Moneymakers: The Wicked Lives and Surprising Adventures of Three Notorious Counterfeiters by Ben Tarnoff. Penguin (369 pp.)  Only in America.  Long before there were feds to crack down, counterfeiting thrived in the loosely bound colonies and states of America, writes Tarnoff, a young Harvard graduate. The colonies were the first Western governments to print easily forged paper currency; their financial affairs were a mess.  This entertaining debut focuses on three criminals who manned the printing presses ably: Owen Sullivan (1720-1756), an Irish immigrant with a knack for winning colonists’ trust in phony paper; David Lewis (1788-1820), a Robin Hood-like  counterfeiter in backcountry Pennsylvania; and former gold prospector Samuel Curtis Upham (1819-1885), who sold bogus Confederate currency from a storefront during the Civil War.  While telling their tales, the author shows how these get-rich-quick schemers “embodied the nation’s speculative spirit.”

-Joseph Barbato

Roundup: Nonfiction

Rawhide Down: The Near Assassination of Ronald Reagan by Del Quentin Wilber.  Henry Holt (320 pp.)  Washington Post reporter Wilber interviewed over 100 people and scoured diaries and official documents to craft this gripping account.  He details the life and actions of the suicidal, would-be assassin John Hinckley, who opened fire outside the Washington Hilton on March 30, 1981; the life-saving work of surgeons in a chaotic trauma center; and the courage and good humor of President Reagan (“Rawhide”), who was  loosing blood and in pain.  There are vivid portraits of Secret Service agents, the badly wounded White House press secretary James Brady, and cuckoo Secretary of State Alexander Haig, Jr., a former Army general, who mistakenly told the nation, “I’m in control.”

 

 

 

 

 

Spark: How Creativity Works by Julie Burstein.  HarperCollins (272 pp.) The strangest things inspire people to create.  In these pages we hear from Isabel Allende, Yo-Yo Ma, Tony Kushner, Donald Hall, and others who have appeared on Public Radio’s “Studio 360,” produced by Burstein and hosted by novelist Kurt Andersen, who offers an illuminating foreword.  The notion of “beginner’s mind,” that Zen state of being an amateur open to experience, runs through these stories, says Andersen.  Poet Stanley Kunitz talks about his winding garden; painter Chuck Close recalls how childhood disabilities affected his work; musicians Alison Krauss and Robert Plant describe their magical collaboration across musical traditions.
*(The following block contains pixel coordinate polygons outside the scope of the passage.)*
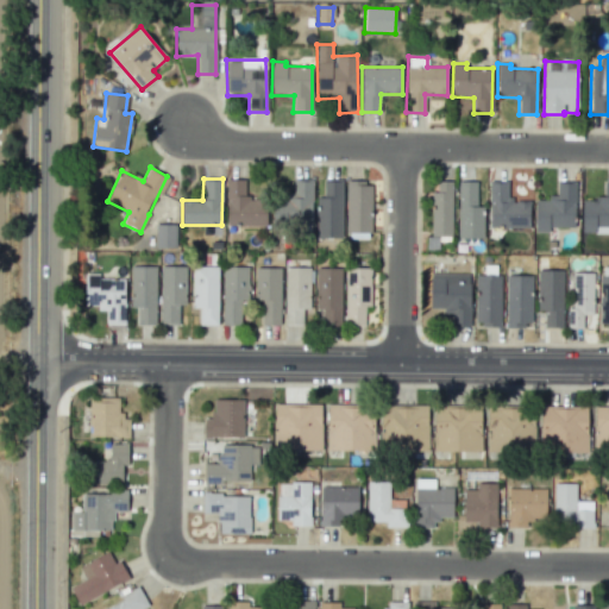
[(227,226),(267,225),(265,198),(244,199),(244,180),(226,180),(227,226)]
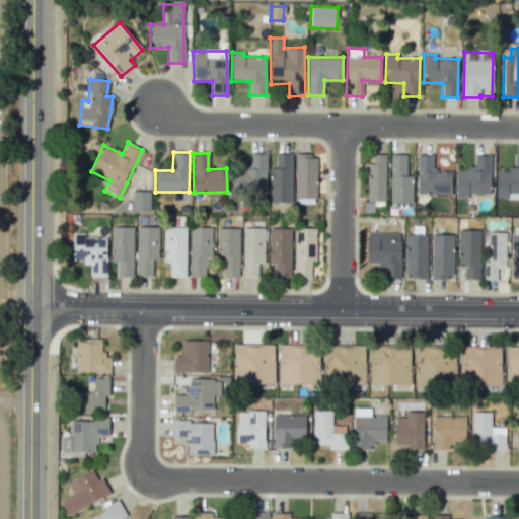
[(267,153),(250,153),(250,165),(242,164),(242,169),(233,169),(232,191),(266,192),(267,153)]
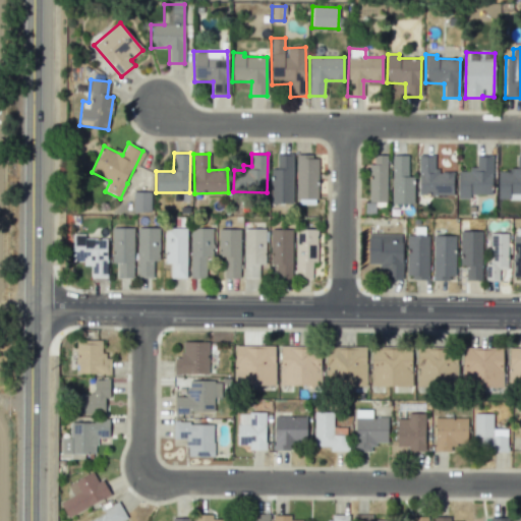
[(292,204),(292,155),(277,154),(277,168),(271,168),(271,203),(292,204)]
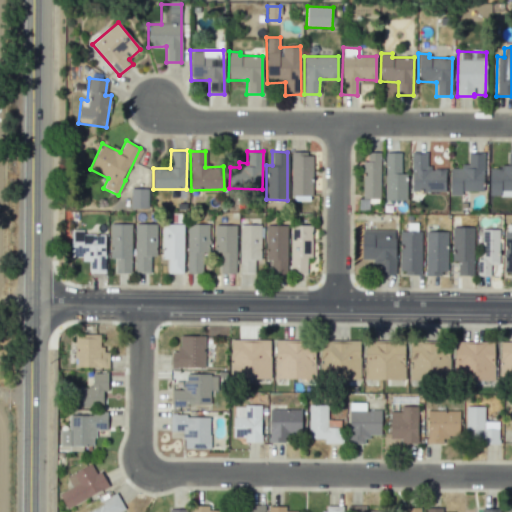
[(290,195),(312,196),(312,153),(291,152),(290,195)]
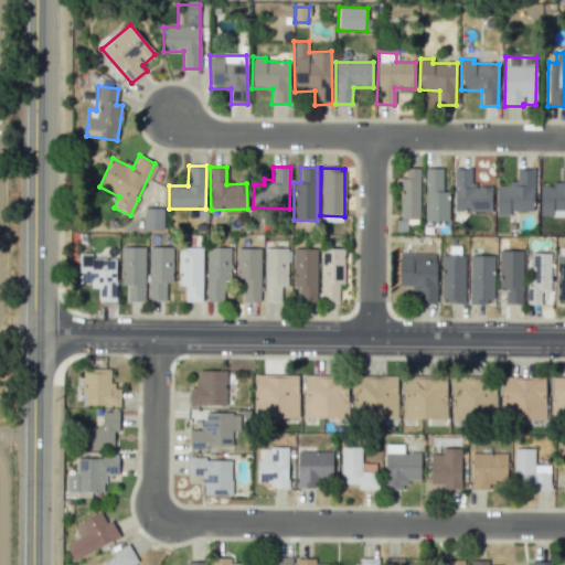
[(400,219),(418,220),(420,169),(405,168),(405,178),(401,178),(400,219)]
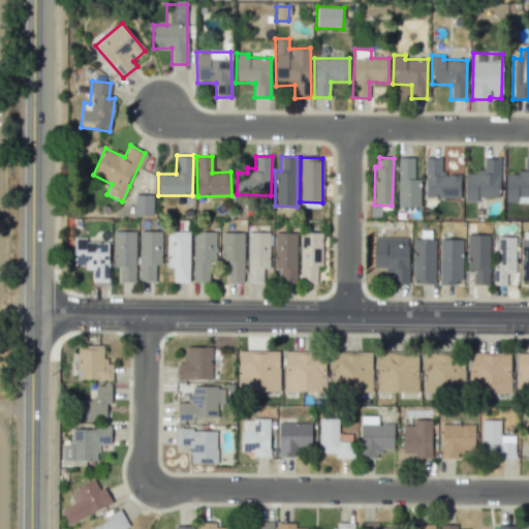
[(397,207),(419,207),(419,179),(413,179),(413,157),(398,157),(397,207)]
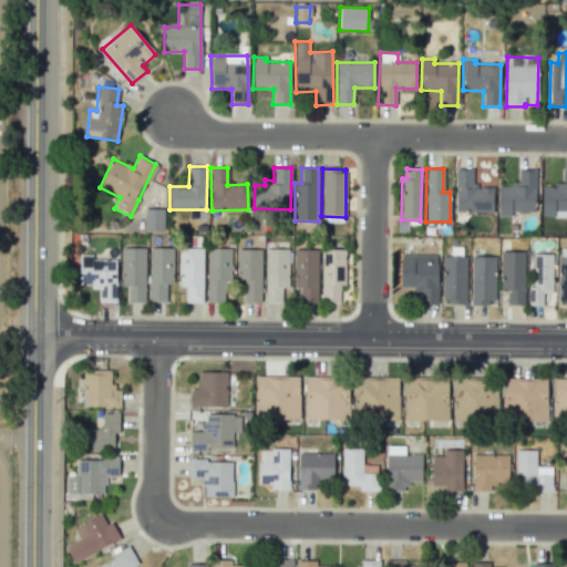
[(474,188),(473,168),(455,168),(456,213),(494,212),(493,187),(474,188)]
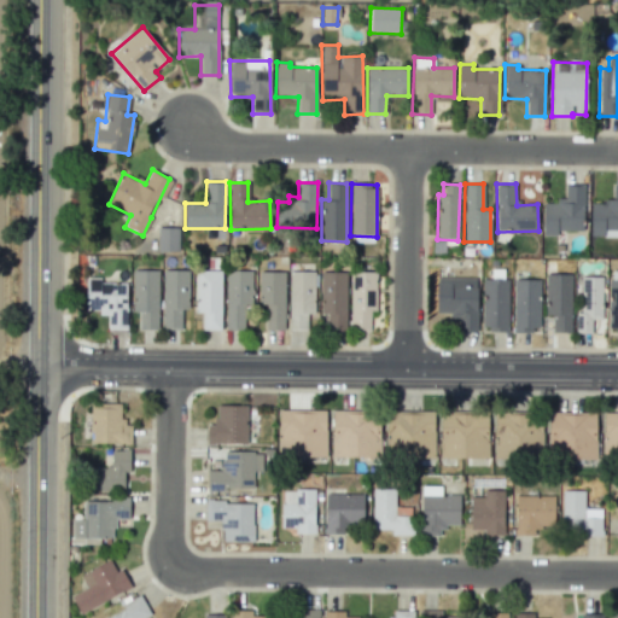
[(542,235),(557,235),(557,231),(583,231),(583,185),(565,185),(565,200),(543,200),(542,235)]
Good stuff.

 

 

 

 

 

Lab Coats in Hollywood: Science, Scientists, and Cinema by David A. Kirby.  The MIT Press (264 pp.)  British scientist Kirby takes a semi-academic look at science and the movies. Moviegoers will be fascinated to learn how much—and how little—filmmakers draw on experts to get things right.  In filming Minority Report (2001), Steven Spielberg listened to physicists, computer scientists, and engineers.  Stanley Kubrick’s  staff consulted with 65 universities and research groups in making 2001: A Space Odyssey.  Is it worth it? “Bad science” may be avoided, says Kirby. But it’s hard to say whether good science is critical to a film’s success. The “scientifically ludicrous” Armageddon (1998) had a higher box office than the more accurate Deep Impact (1998).